Guilderland also is partnering with neighboring municipalities as part of a combined effort to maintain the LED lights, since sharing that responsibility would cost less, he said. He expects to have a contract to purchase the lights ready for town board adoption in early 2020, he said. 

The town also sets aside two days a year for for disposal of residential household hazardous waste at the highway department; the most recent was Sept. 7. 

While not hosted by the town, an annual Recycling Extravaganza at the Farnsworth Middle School is part of the pervasive effort in Guilderland to re-use and recycle. At this event, people drop off items that can be directly recycled, including bicycles, books, medical items like walkers, and items made of metal. 

Meanwhile, at the town’s transfer station, goods like cardboard and paper continue to be recycled. Since China has stopped taking the world’s refuse, markets for some recyclables have dried up or cost money to dispose of. Hence, on Jan. 1, Guilderland will start charging residents for recyclables.

David Corey, the foreman at the transfer station, said that the town will begin charging residents for bringing in recyclables. 

This year, he said, the town had absorbed many unexpected charges as the market for these items dropped out, after China stopped accepting it. 

“We used to get a check for maybe $100 a month. Now we’re paying $600 or $700 a month to get rid of it.” The bill for last month, he said, was $588. 

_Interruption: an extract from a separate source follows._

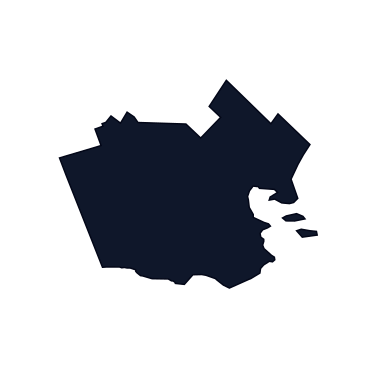 outline of Jefferson, New York, United States of America, rotated 219°
{"feature_id": "52423323B83261755629665", "entity_name": "Jefferson", "entity_type": "district", "adm_level": 2, "iso_a3": "USA", "parent_name": "United States of America", "parent_adm1": "New York", "projection": "natural_earth1", "projection_center": [-76.104, 44.036], "detail": "fine", "context": "isolated", "style": "filled", "palette": "ink", "viewbox_px": 384, "rotation_deg": 219, "n_neighbors": 0, "source": "geoboundaries", "source_scale": "gbopen_adm2", "svg_char_len": 1444}
<svg xmlns="http://www.w3.org/2000/svg" viewBox="0 0 384 384"><g transform="rotate(219 192 192)"><path d="M316.4,135.1L300.7,126.0L214.2,77.2L211.4,79.8L201.2,88.1L198.9,88.9L197.1,90.8L194.6,92.1L192.1,94.1L187.0,96.0L186.3,95.8L185.9,95.0L185.1,94.8L184.0,94.6L179.4,94.6L177.6,95.7L168.5,99.5L155.7,109.5L152.1,110.0L150.6,111.0L148.5,111.1L147.4,110.5L139.8,115.4L139.2,128.3L132.5,134.0L128.7,136.1L119.1,139.5L118.1,139.3L109.0,139.4L102.5,140.9L92.7,160.2L91.9,161.5L88.2,171.7L90.6,175.7L90.4,180.4L88.3,186.8L85.5,188.4L85.0,191.4L87.0,193.2L90.4,192.8L100.4,193.3L103.7,195.2L105.2,198.9L106.5,200.4L110.1,200.2L113.1,202.7L113.3,207.1L110.7,211.7L109.6,214.8L112.5,215.4L116.8,213.7L128.4,210.8L130.3,213.1L137.8,216.0L143.3,221.4L146.0,223.5L148.1,229.1L148.2,233.2L148.3,235.0L143.8,237.9L141.9,237.3L129.6,245.9L125.2,245.5L128.1,237.3L126.9,234.3L123.3,238.5L115.4,240.0L109.0,244.3L106.4,247.8L105.8,253.6L121.6,263.4L123.1,264.3L127.0,280.1L128.9,291.0L130.2,303.1L174.3,306.8L173.6,294.7L235.6,300.4L232.5,269.3L216.7,268.1L219.2,239.4L239.5,241.0L277.7,212.0L284.2,213.9L292.7,213.2L290.9,200.5L302.8,200.1L302.8,191.8L304.9,188.5L302.6,187.1L307.0,179.9L291.9,170.9L294.9,166.4L316.4,135.1ZM87.3,242.2L90.5,242.9L97.1,241.0L103.7,232.7L105.3,228.8L100.8,228.7L94.0,234.1L87.3,242.2ZM67.6,237.3L70.5,239.7L75.8,236.2L83.7,231.8L86.3,227.7L77.9,226.3L67.6,237.3Z" fill="#0f172a" stroke="#020617" stroke-width="1.5"/></g></svg>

Those fees are money that was not budgeted and that must be passed on to residents, he said, adding, “It’s something we don’t want to do; it’s just that we have to.” 

The town will charge residents younger than sixty $7 per trip, and those 60 and older $6. The town could always do away with this fee later, he said, if the market for these items returns. 

Corey said these materials — such as tin, glass, plastic — are in fact still being recycled. 

“It’s now forcing companies in the U.S. to create a market,” he said, but there is a lag of perhaps a decade as those companies get started.